Can anyone help me by posting a link or a post containing the file to use to install this plug in, im in limbo here and i just cant quite catch on to how Great Cut Software works with the AAS.

Thanks!


----------



## FatKat Printz (Dec 26, 2008)

You want the Corel plug in for Great Cut? have you joined the GCC Club? There are downloads there..also synergy17.com has manuals and downloads readily available on their website for GCC products. 
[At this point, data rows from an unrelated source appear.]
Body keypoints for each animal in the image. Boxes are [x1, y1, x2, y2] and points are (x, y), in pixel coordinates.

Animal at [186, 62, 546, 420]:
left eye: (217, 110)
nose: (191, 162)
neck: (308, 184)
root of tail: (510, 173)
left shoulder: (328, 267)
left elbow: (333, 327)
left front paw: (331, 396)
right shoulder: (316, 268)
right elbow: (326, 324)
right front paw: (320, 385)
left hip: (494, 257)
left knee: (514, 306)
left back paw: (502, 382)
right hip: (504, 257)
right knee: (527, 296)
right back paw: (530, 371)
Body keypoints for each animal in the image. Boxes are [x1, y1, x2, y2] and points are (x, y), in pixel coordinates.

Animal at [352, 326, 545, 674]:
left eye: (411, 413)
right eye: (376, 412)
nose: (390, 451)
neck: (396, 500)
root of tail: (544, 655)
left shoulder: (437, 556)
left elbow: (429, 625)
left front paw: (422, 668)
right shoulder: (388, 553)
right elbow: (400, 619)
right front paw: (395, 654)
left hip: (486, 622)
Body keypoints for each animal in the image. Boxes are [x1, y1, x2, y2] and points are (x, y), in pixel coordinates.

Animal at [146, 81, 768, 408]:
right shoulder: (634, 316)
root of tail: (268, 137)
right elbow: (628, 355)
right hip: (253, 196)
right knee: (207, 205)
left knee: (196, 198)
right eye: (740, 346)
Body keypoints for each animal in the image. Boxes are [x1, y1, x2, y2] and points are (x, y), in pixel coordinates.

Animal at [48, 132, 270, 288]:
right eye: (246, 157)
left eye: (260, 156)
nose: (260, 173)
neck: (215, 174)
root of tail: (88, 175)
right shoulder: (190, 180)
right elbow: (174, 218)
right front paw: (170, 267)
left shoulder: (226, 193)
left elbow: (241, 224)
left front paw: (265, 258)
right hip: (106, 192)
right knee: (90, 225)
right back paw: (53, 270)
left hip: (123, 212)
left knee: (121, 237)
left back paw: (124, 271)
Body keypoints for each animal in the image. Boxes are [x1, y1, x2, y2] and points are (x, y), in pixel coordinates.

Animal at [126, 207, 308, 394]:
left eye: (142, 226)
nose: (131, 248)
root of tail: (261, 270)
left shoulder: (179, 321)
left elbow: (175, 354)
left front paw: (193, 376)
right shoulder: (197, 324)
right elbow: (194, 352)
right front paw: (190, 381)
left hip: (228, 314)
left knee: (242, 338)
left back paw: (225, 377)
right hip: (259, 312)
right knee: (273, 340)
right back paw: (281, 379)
Basically, the plug in will become a small icon on your toolbar and you design in Corel click on the icon and Great Cut will automatically appear with your artwork from Corel.


----------



## Nick Horvath (Feb 26, 2010)

dsburfitt said:


> Can anyone help me by posting a link or a post containing the file to use to install this plug in, im in limbo here and i just cant quite catch on to how Great Cut Software works with the AAS.
> 
> Thanks!


It should install right off the CD. 

AAS Corel Draw Installer for either 32 or 64 bit located under the GCC Expert 24LX option on the main menu.


----------



## dsburfitt (Jun 17, 2011)

Nick Horvath said:


> It should install right off the CD.
> 
> AAS Corel Draw Installer for either 32 or 64 bit located under the GCC Expert 24LX option on the main menu.
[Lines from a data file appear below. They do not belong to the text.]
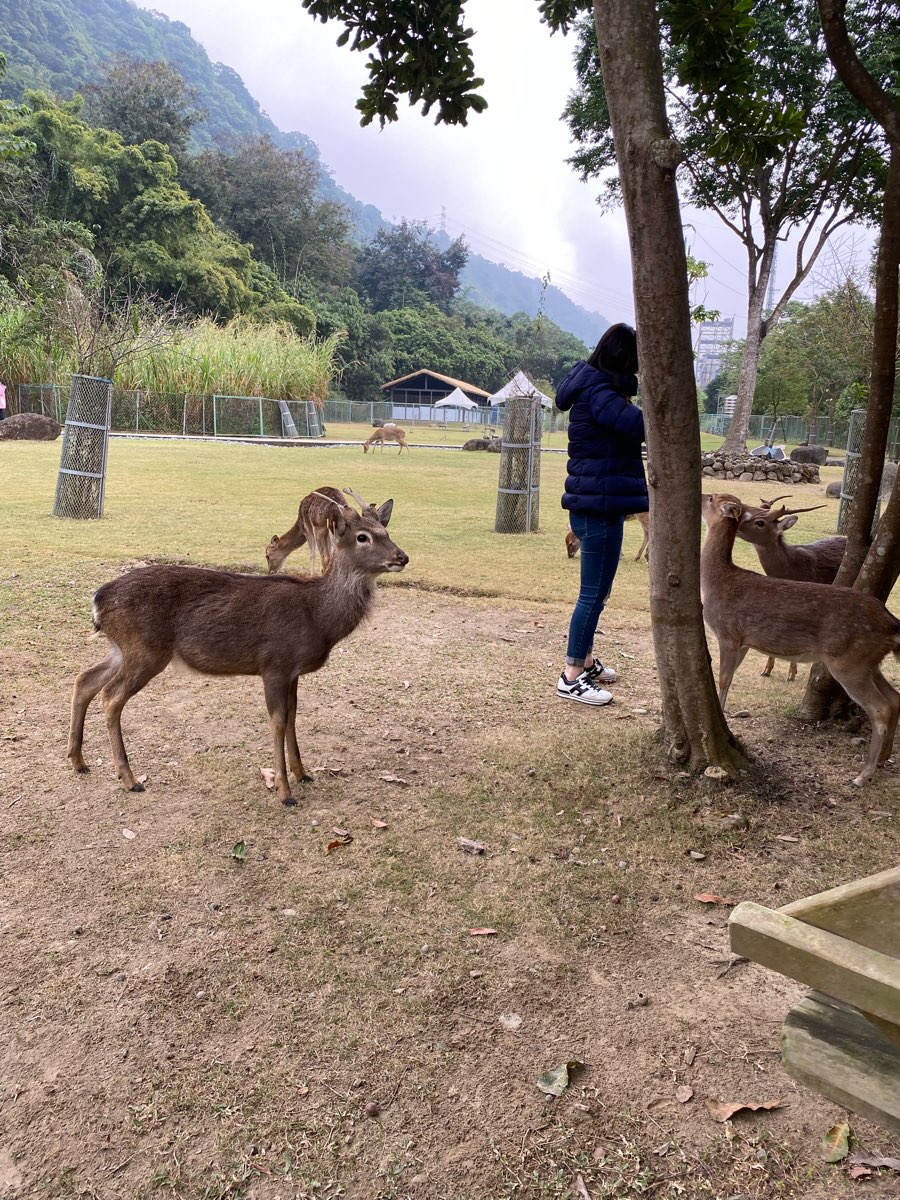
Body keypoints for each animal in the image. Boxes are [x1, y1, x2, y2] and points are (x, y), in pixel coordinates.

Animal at [68, 493, 408, 806]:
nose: (402, 556)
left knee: (85, 679)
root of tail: (98, 600)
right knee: (111, 697)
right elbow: (278, 721)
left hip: (122, 648)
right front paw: (285, 792)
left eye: (386, 530)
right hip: (145, 650)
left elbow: (294, 718)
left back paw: (78, 761)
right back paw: (129, 778)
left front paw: (303, 773)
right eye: (362, 537)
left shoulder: (293, 671)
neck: (318, 618)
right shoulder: (274, 663)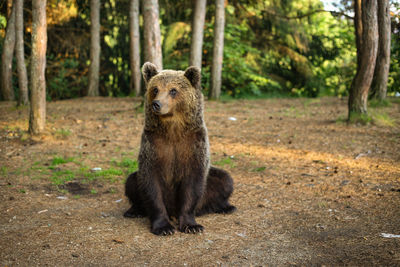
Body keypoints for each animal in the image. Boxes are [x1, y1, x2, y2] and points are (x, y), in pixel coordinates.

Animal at [124, 62, 234, 237]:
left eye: (173, 90)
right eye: (155, 89)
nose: (157, 104)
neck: (173, 130)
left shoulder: (193, 145)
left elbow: (193, 184)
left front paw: (192, 225)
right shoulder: (153, 145)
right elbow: (150, 184)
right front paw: (163, 227)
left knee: (225, 180)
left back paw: (226, 206)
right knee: (131, 182)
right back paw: (133, 210)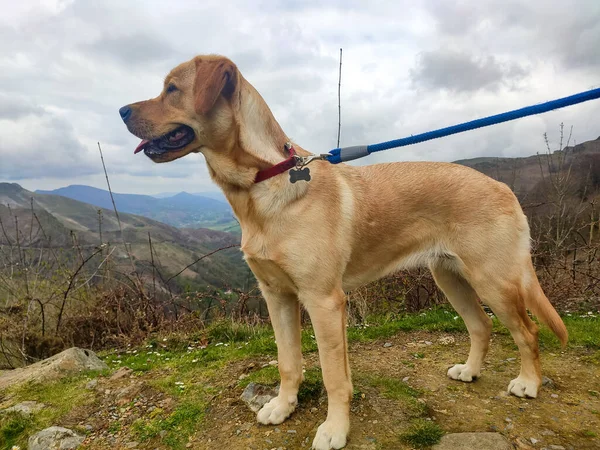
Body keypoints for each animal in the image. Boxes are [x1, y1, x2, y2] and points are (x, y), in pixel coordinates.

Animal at [119, 55, 568, 450]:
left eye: (172, 89)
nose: (121, 110)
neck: (260, 183)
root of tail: (504, 188)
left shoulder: (323, 301)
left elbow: (334, 377)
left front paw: (335, 430)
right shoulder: (277, 296)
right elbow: (288, 361)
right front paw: (282, 406)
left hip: (494, 280)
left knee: (527, 332)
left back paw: (529, 383)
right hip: (450, 278)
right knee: (482, 326)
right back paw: (471, 371)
I wish I had received the CD, I bought the Cutter used and it came with a power cord thats all haha.

I doubt id find the CD in torrents... ahh frustrating


----------



## FatKat Printz (Dec 26, 2008)

dsburfitt said:


> I wish I had received the CD, I bought the Cutter used and it came with a power cord thats all haha.
> 
> I doubt id find the CD in torrents... ahh frustrating


Did you go to both websites?


----------



## dsburfitt (Jun 17, 2011)

FatKat Printz said:


> Did you go to both websites?


I checked out the Synergy one previously, thats where i had obtained the drivers for the cutter, but i didnt see any indication of the Optical sensor plugin. 
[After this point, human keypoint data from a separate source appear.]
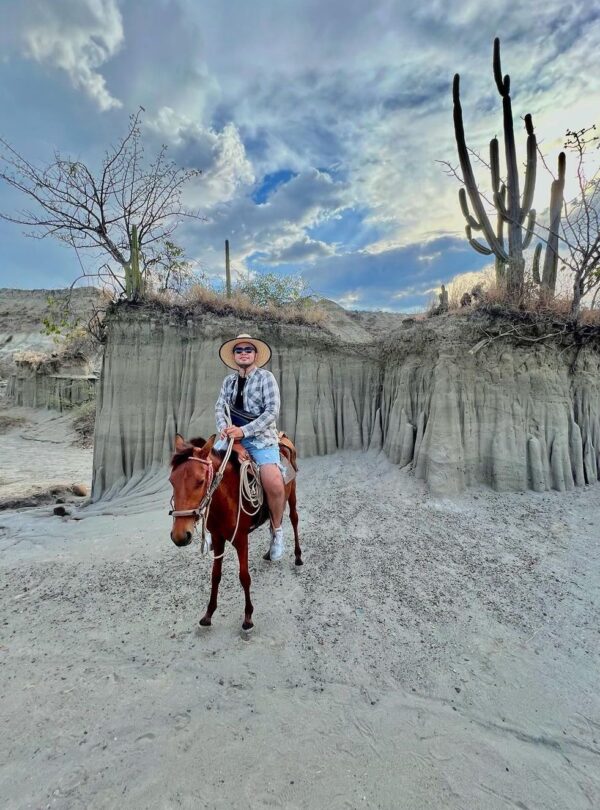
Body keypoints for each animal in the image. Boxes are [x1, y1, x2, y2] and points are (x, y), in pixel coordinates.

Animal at [169, 433, 302, 631]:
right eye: (171, 481)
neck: (227, 498)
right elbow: (215, 576)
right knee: (273, 522)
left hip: (291, 493)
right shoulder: (218, 539)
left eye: (200, 481)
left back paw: (297, 556)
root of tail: (283, 438)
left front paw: (248, 617)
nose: (180, 536)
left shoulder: (241, 539)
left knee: (294, 520)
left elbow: (244, 577)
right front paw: (208, 614)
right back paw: (270, 551)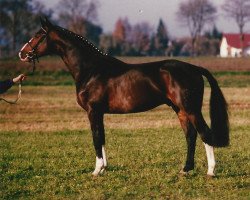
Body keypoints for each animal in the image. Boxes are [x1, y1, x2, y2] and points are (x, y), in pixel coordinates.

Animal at [18, 17, 229, 177]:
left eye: (38, 35)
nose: (22, 53)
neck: (91, 70)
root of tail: (194, 68)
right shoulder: (99, 113)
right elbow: (102, 137)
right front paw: (104, 168)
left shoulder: (93, 111)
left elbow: (96, 138)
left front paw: (96, 171)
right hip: (180, 110)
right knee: (191, 136)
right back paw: (186, 169)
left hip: (191, 109)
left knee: (205, 133)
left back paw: (211, 171)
The Club GCC seemed like a site for a hotel, ill have to google a bit further in to it.


----------



## FatKat Printz (Dec 26, 2008)

Its on the GCC website, it has drivers and plug ins. You can register your cutter. 

Are you able to cut at all? 

Did you download the manual off of synergy's website?

http://gccf.gcc.com.tw/gccclub/login.aspx


----------



## FatKat Printz (Dec 26, 2008)

dsburfitt said:


> I checked out the Synergy one previously, thats where i had obtained the drivers for the cutter, but i didnt see any indication of the Optical sensor plugin.
> 
> The Club GCC seemed like a site for a hotel, ill have to google a bit further in to it.


[media]http://www.synergy17.com/downloads/GCC/manuals/Expert24LXusermanual.pdf[/media]

Read section A3 regarding the AAS.


----------



## Nick Horvath (Feb 26, 2010)

32bit driver – www.gccamerica.com/oneclick32bit.exe
64bit driver – www.gccamerica.com/oneclick64bit.exe

Here are the drivers for 32 and 64 bit. Have you contacted GCC? Also if you register on the GCC World site, you can download a free trial of GreatCut.


----------